Exercise description. What you return must match the records below character for character, except that no picture appears.

Data shown.
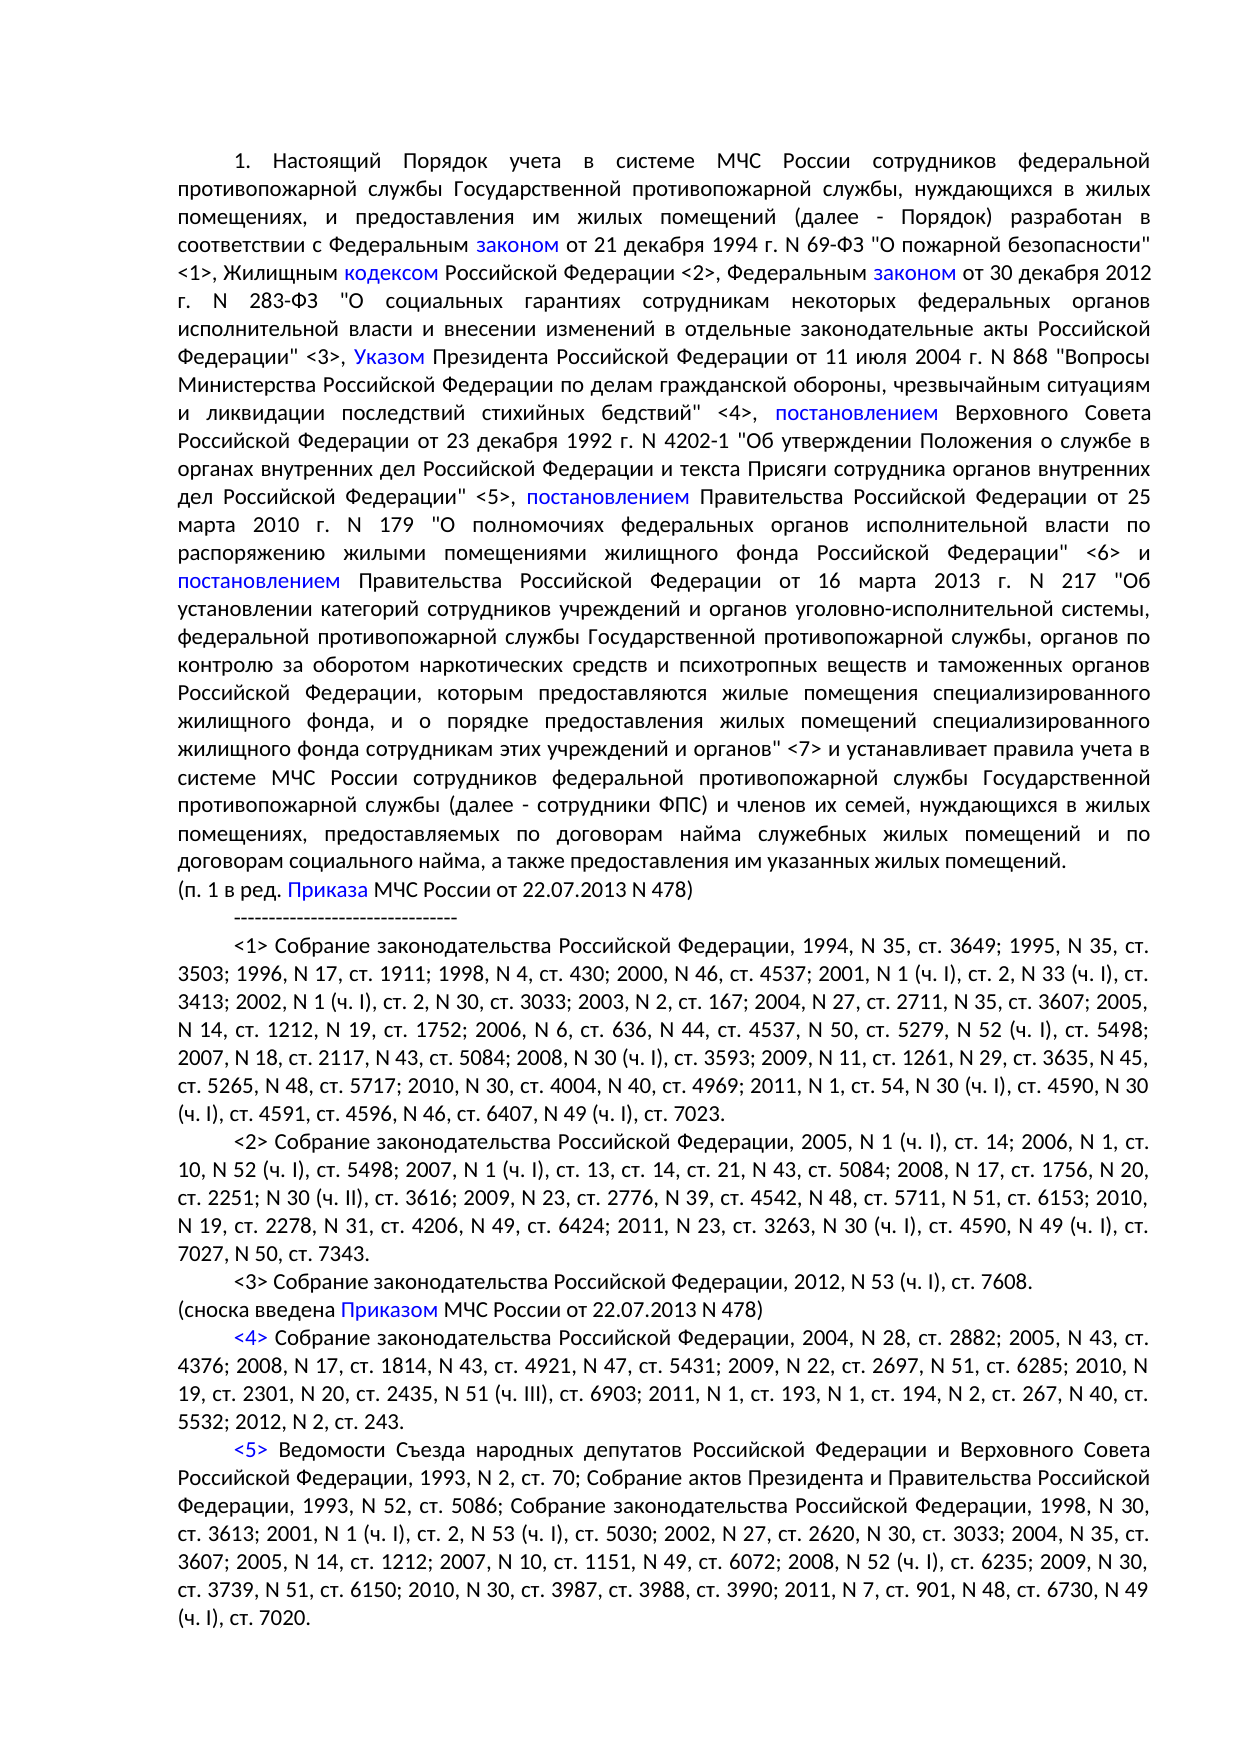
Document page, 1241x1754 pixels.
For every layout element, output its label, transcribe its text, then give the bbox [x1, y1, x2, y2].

text 1. Настоящий Порядок учета в системе МЧС России сотрудников федеральной противопожарной службы Государственной противопожарной службы, нуждающихся в жилых помещениях, и предоставления им жилых помещений (далее - Порядок) разработан в соответствии с Федеральным законом от 21 декабря 1994 г. N 69-ФЗ "О пожарной безопасности" <1>, Жилищным кодексом Российской Федерации <2>, Федеральным законом от 30 декабря 2012 г. N 283-ФЗ "О социальных гарантиях сотрудникам некоторых федеральных органов исполнительной власти и внесении изменений в отдельные законодательные акты Российской Федерации" <3>, Указом Президента Российской Федерации от 11 июля 2004 г. N 868 "Вопросы Министерства Российской Федерации по делам гражданской обороны, чрезвычайным ситуациям и ликвидации последствий стихийных бедствий" <4>, постановлением Верховного Совета Российской Федерации от 23 декабря 1992 г. N 4202-1 "Об утверждении Положения о службе в органах внутренних дел Российской Федерации и текста Присяги сотрудника органов внутренних дел Российской Федерации" <5>, постановлением Правительства Российской Федерации от 25 марта 2010 г. N 179 "О полномочиях федеральных органов исполнительной власти по распоряжению жилыми помещениями жилищного фонда Российской Федерации" <6> и постановлением Правительства Российской Федерации от 16 марта 2013 г. N 217 "Об установлении категорий сотрудников учреждений и органов уголовно-исполнительной системы, федеральной противопожарной службы Государственной противопожарной службы, органов по контролю за оборотом наркотических средств и психотропных веществ и таможенных органов Российской Федерации, которым предоставляются жилые помещения специализированного жилищного фонда, и о порядке предоставления жилых помещений специализированного жилищного фонда сотрудникам этих учреждений и органов" <7> и устанавливает правила учета в системе МЧС России сотрудников федеральной противопожарной службы Государственной противопожарной службы (далее - сотрудники ФПС) и членов их семей, нуждающихся в жилых помещениях, предоставляемых по договорам найма служебных жилых помещений и по договорам социального найма, а также предоставления им указанных жилых помещений. [177, 146, 1152, 875]
text (п. 1 в ред. Приказа МЧС России от 22.07.2013 N 478) [177, 875, 1152, 903]
text <4> Собрание законодательства Российской Федерации, 2004, N 28, ст. 2882; 2005, N 43, ст. 4376; 2008, N 17, ст. 1814, N 43, ст. 4921, N 47, ст. 5431; 2009, N 22, ст. 2697, N 51, ст. 6285; 2010, N 19, ст. 2301, N 20, ст. 2435, N 51 (ч. III), ст. 6903; 2011, N 1, ст. 193, N 1, ст. 194, N 2, ст. 267, N 40, ст. 5532; 2012, N 2, ст. 243. [177, 1323, 1152, 1435]
text -------------------------------- [177, 903, 1152, 931]
text (сноска введена Приказом МЧС России от 22.07.2013 N 478) [177, 1295, 1152, 1323]
text <3> Собрание законодательства Российской Федерации, 2012, N 53 (ч. I), ст. 7608. [177, 1267, 1152, 1295]
text <2> Собрание законодательства Российской Федерации, 2005, N 1 (ч. I), ст. 14; 2006, N 1, ст. 10, N 52 (ч. I), ст. 5498; 2007, N 1 (ч. I), ст. 13, ст. 14, ст. 21, N 43, ст. 5084; 2008, N 17, ст. 1756, N 20, ст. 2251; N 30 (ч. II), ст. 3616; 2009, N 23, ст. 2776, N 39, ст. 4542, N 48, ст. 5711, N 51, ст. 6153; 2010, N 19, ст. 2278, N 31, ст. 4206, N 49, ст. 6424; 2011, N 23, ст. 3263, N 30 (ч. I), ст. 4590, N 49 (ч. I), ст. 7027, N 50, ст. 7343. [177, 1127, 1152, 1267]
text <5> Ведомости Съезда народных депутатов Российской Федерации и Верховного Совета Российской Федерации, 1993, N 2, ст. 70; Собрание актов Президента и Правительства Российской Федерации, 1993, N 52, ст. 5086; Собрание законодательства Российской Федерации, 1998, N 30, ст. 3613; 2001, N 1 (ч. I), ст. 2, N 53 (ч. I), ст. 5030; 2002, N 27, ст. 2620, N 30, ст. 3033; 2004, N 35, ст. 3607; 2005, N 14, ст. 1212; 2007, N 10, ст. 1151, N 49, ст. 6072; 2008, N 52 (ч. I), ст. 6235; 2009, N 30, ст. 3739, N 51, ст. 6150; 2010, N 30, ст. 3987, ст. 3988, ст. 3990; 2011, N 7, ст. 901, N 48, ст. 6730, N 49 (ч. I), ст. 7020. [177, 1435, 1152, 1631]
text <1> Собрание законодательства Российской Федерации, 1994, N 35, ст. 3649; 1995, N 35, ст. 3503; 1996, N 17, ст. 1911; 1998, N 4, ст. 430; 2000, N 46, ст. 4537; 2001, N 1 (ч. I), ст. 2, N 33 (ч. I), ст. 3413; 2002, N 1 (ч. I), ст. 2, N 30, ст. 3033; 2003, N 2, ст. 167; 2004, N 27, ст. 2711, N 35, ст. 3607; 2005, N 14, ст. 1212, N 19, ст. 1752; 2006, N 6, ст. 636, N 44, ст. 4537, N 50, ст. 5279, N 52 (ч. I), ст. 5498; 2007, N 18, ст. 2117, N 43, ст. 5084; 2008, N 30 (ч. I), ст. 3593; 2009, N 11, ст. 1261, N 29, ст. 3635, N 45, ст. 5265, N 48, ст. 5717; 2010, N 30, ст. 4004, N 40, ст. 4969; 2011, N 1, ст. 54, N 30 (ч. I), ст. 4590, N 30 (ч. I), ст. 4591, ст. 4596, N 46, ст. 6407, N 49 (ч. I), ст. 7023. [177, 931, 1152, 1127]
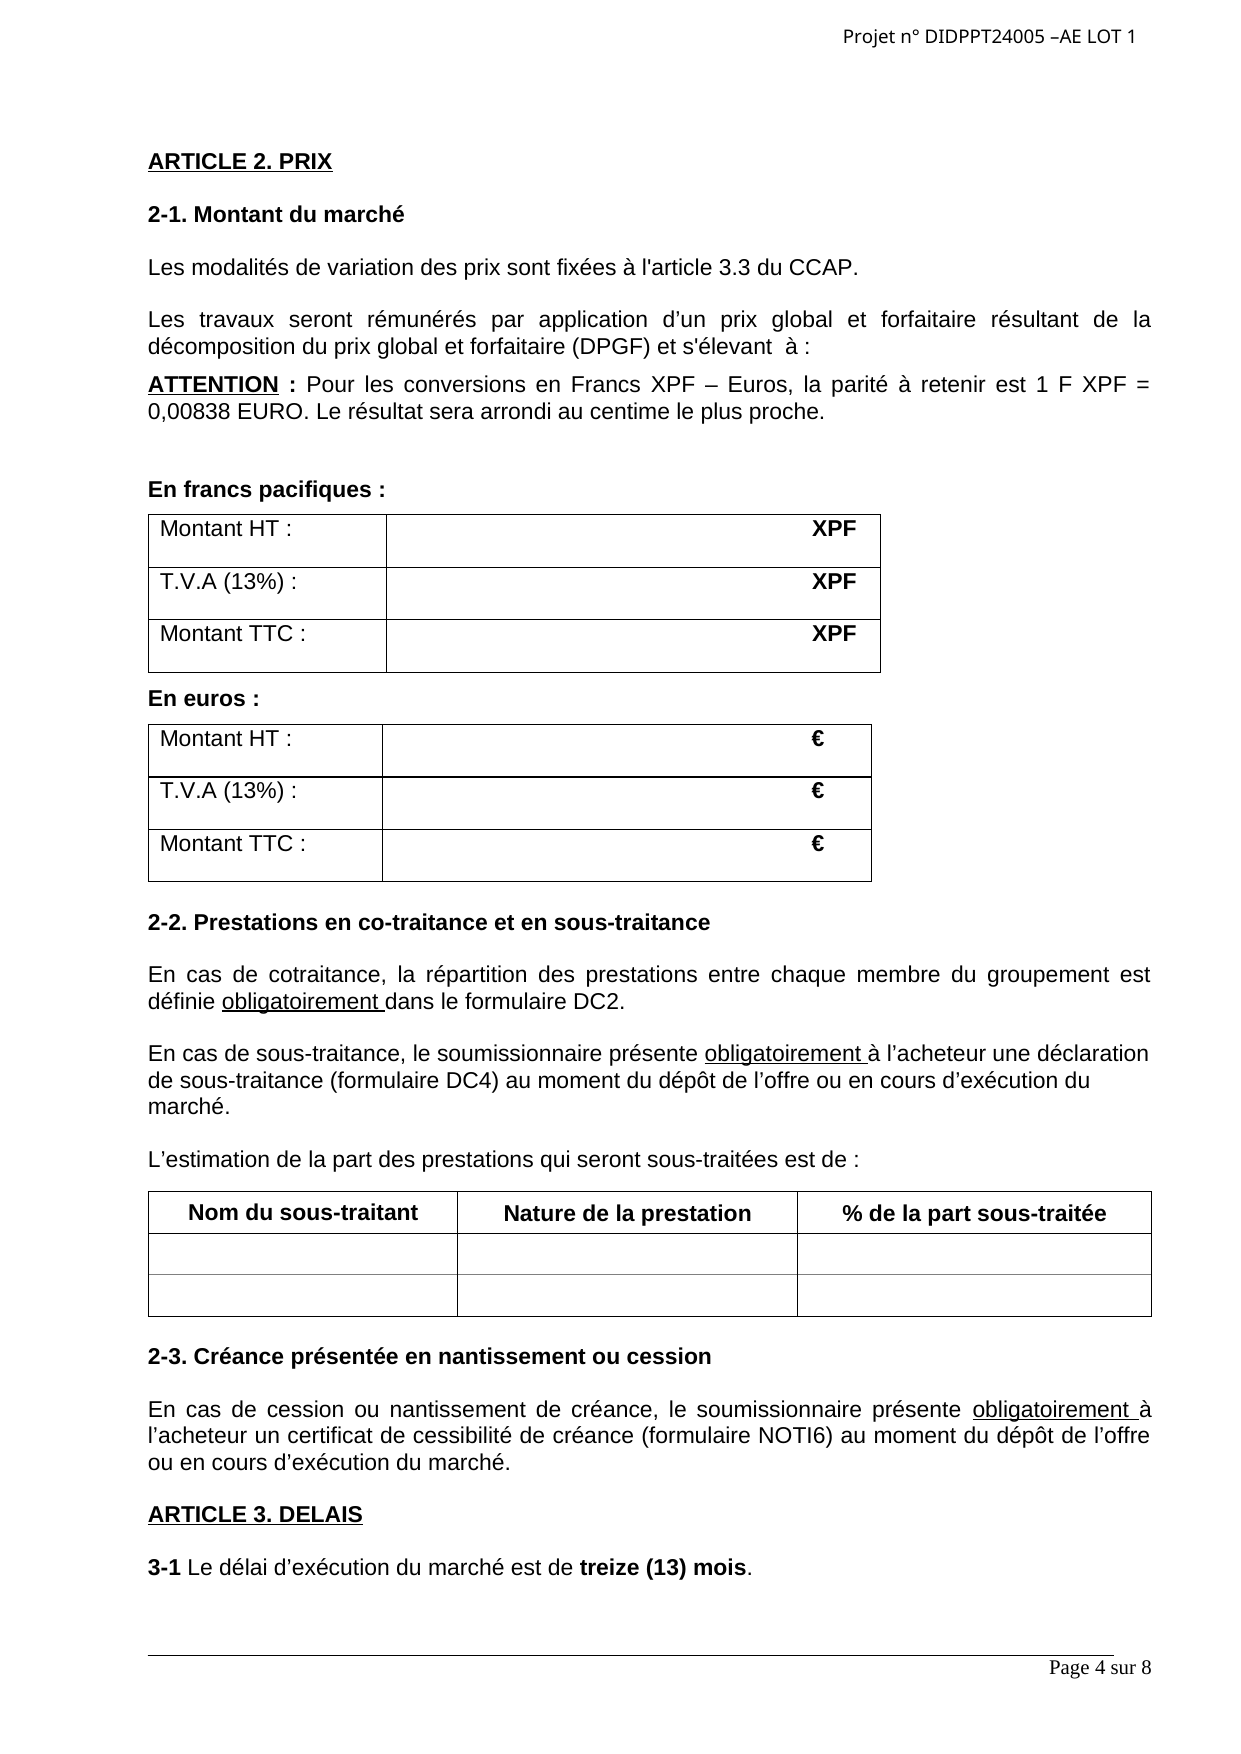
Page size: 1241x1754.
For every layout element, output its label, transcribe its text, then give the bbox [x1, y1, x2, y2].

Solution to the exercise.
Document page, 1241x1754 pixels.
For every layout element, output its label, transcribe its text, then give the bbox [x1, y1, x2, y2].

text 1. Настоящий Порядок учета в системе МЧС России сотрудников федеральной противопожарной службы Государственной противопожарной службы, нуждающихся в жилых помещениях, и предоставления им жилых помещений (далее - Порядок) разработан в соответствии с Федеральным законом от 21 декабря 1994 г. N 69-ФЗ "О пожарной безопасности" <1>, Жилищным кодексом Российской Федерации <2>, Федеральным законом от 30 декабря 2012 г. N 283-ФЗ "О социальных гарантиях сотрудникам некоторых федеральных органов исполнительной власти и внесении изменений в отдельные законодательные акты Российской Федерации" <3>, Указом Президента Российской Федерации от 11 июля 2004 г. N 868 "Вопросы Министерства Российской Федерации по делам гражданской обороны, чрезвычайным ситуациям и ликвидации последствий стихийных бедствий" <4>, постановлением Верховного Совета Российской Федерации от 23 декабря 1992 г. N 4202-1 "Об утверждении Положения о службе в органах внутренних дел Российской Федерации и текста Присяги сотрудника органов внутренних дел Российской Федерации" <5>, постановлением Правительства Российской Федерации от 25 марта 2010 г. N 179 "О полномочиях федеральных органов исполнительной власти по распоряжению жилыми помещениями жилищного фонда Российской Федерации" <6> и постановлением Правительства Российской Федерации от 16 марта 2013 г. N 217 "Об установлении категорий сотрудников учреждений и органов уголовно-исполнительной системы, федеральной противопожарной службы Государственной противопожарной службы, органов по контролю за оборотом наркотических средств и психотропных веществ и таможенных органов Российской Федерации, которым предоставляются жилые помещения специализированного жилищного фонда, и о порядке предоставления жилых помещений специализированного жилищного фонда сотрудникам этих учреждений и органов" <7> и устанавливает правила учета в системе МЧС России сотрудников федеральной противопожарной службы Государственной противопожарной службы (далее - сотрудники ФПС) и членов их семей, нуждающихся в жилых помещениях, предоставляемых по договорам найма служебных жилых помещений и по договорам социального найма, а также предоставления им указанных жилых помещений. [177, 146, 1152, 875]
text (п. 1 в ред. Приказа МЧС России от 22.07.2013 N 478) [177, 875, 1152, 903]
text <4> Собрание законодательства Российской Федерации, 2004, N 28, ст. 2882; 2005, N 43, ст. 4376; 2008, N 17, ст. 1814, N 43, ст. 4921, N 47, ст. 5431; 2009, N 22, ст. 2697, N 51, ст. 6285; 2010, N 19, ст. 2301, N 20, ст. 2435, N 51 (ч. III), ст. 6903; 2011, N 1, ст. 193, N 1, ст. 194, N 2, ст. 267, N 40, ст. 5532; 2012, N 2, ст. 243. [177, 1323, 1152, 1435]
text -------------------------------- [177, 903, 1152, 931]
text (сноска введена Приказом МЧС России от 22.07.2013 N 478) [177, 1295, 1152, 1323]
text <3> Собрание законодательства Российской Федерации, 2012, N 53 (ч. I), ст. 7608. [177, 1267, 1152, 1295]
text <2> Собрание законодательства Российской Федерации, 2005, N 1 (ч. I), ст. 14; 2006, N 1, ст. 10, N 52 (ч. I), ст. 5498; 2007, N 1 (ч. I), ст. 13, ст. 14, ст. 21, N 43, ст. 5084; 2008, N 17, ст. 1756, N 20, ст. 2251; N 30 (ч. II), ст. 3616; 2009, N 23, ст. 2776, N 39, ст. 4542, N 48, ст. 5711, N 51, ст. 6153; 2010, N 19, ст. 2278, N 31, ст. 4206, N 49, ст. 6424; 2011, N 23, ст. 3263, N 30 (ч. I), ст. 4590, N 49 (ч. I), ст. 7027, N 50, ст. 7343. [177, 1127, 1152, 1267]
text <5> Ведомости Съезда народных депутатов Российской Федерации и Верховного Совета Российской Федерации, 1993, N 2, ст. 70; Собрание актов Президента и Правительства Российской Федерации, 1993, N 52, ст. 5086; Собрание законодательства Российской Федерации, 1998, N 30, ст. 3613; 2001, N 1 (ч. I), ст. 2, N 53 (ч. I), ст. 5030; 2002, N 27, ст. 2620, N 30, ст. 3033; 2004, N 35, ст. 3607; 2005, N 14, ст. 1212; 2007, N 10, ст. 1151, N 49, ст. 6072; 2008, N 52 (ч. I), ст. 6235; 2009, N 30, ст. 3739, N 51, ст. 6150; 2010, N 30, ст. 3987, ст. 3988, ст. 3990; 2011, N 7, ст. 901, N 48, ст. 6730, N 49 (ч. I), ст. 7020. [177, 1435, 1152, 1631]
text <1> Собрание законодательства Российской Федерации, 1994, N 35, ст. 3649; 1995, N 35, ст. 3503; 1996, N 17, ст. 1911; 1998, N 4, ст. 430; 2000, N 46, ст. 4537; 2001, N 1 (ч. I), ст. 2, N 33 (ч. I), ст. 3413; 2002, N 1 (ч. I), ст. 2, N 30, ст. 3033; 2003, N 2, ст. 167; 2004, N 27, ст. 2711, N 35, ст. 3607; 2005, N 14, ст. 1212, N 19, ст. 1752; 2006, N 6, ст. 636, N 44, ст. 4537, N 50, ст. 5279, N 52 (ч. I), ст. 5498; 2007, N 18, ст. 2117, N 43, ст. 5084; 2008, N 30 (ч. I), ст. 3593; 2009, N 11, ст. 1261, N 29, ст. 3635, N 45, ст. 5265, N 48, ст. 5717; 2010, N 30, ст. 4004, N 40, ст. 4969; 2011, N 1, ст. 54, N 30 (ч. I), ст. 4590, N 30 (ч. I), ст. 4591, ст. 4596, N 46, ст. 6407, N 49 (ч. I), ст. 7023. [177, 931, 1152, 1127]
Page size: 1241x1754.
For every layout element, output its label, transcribe its text, then give the bbox [x1, y1, x2, y2].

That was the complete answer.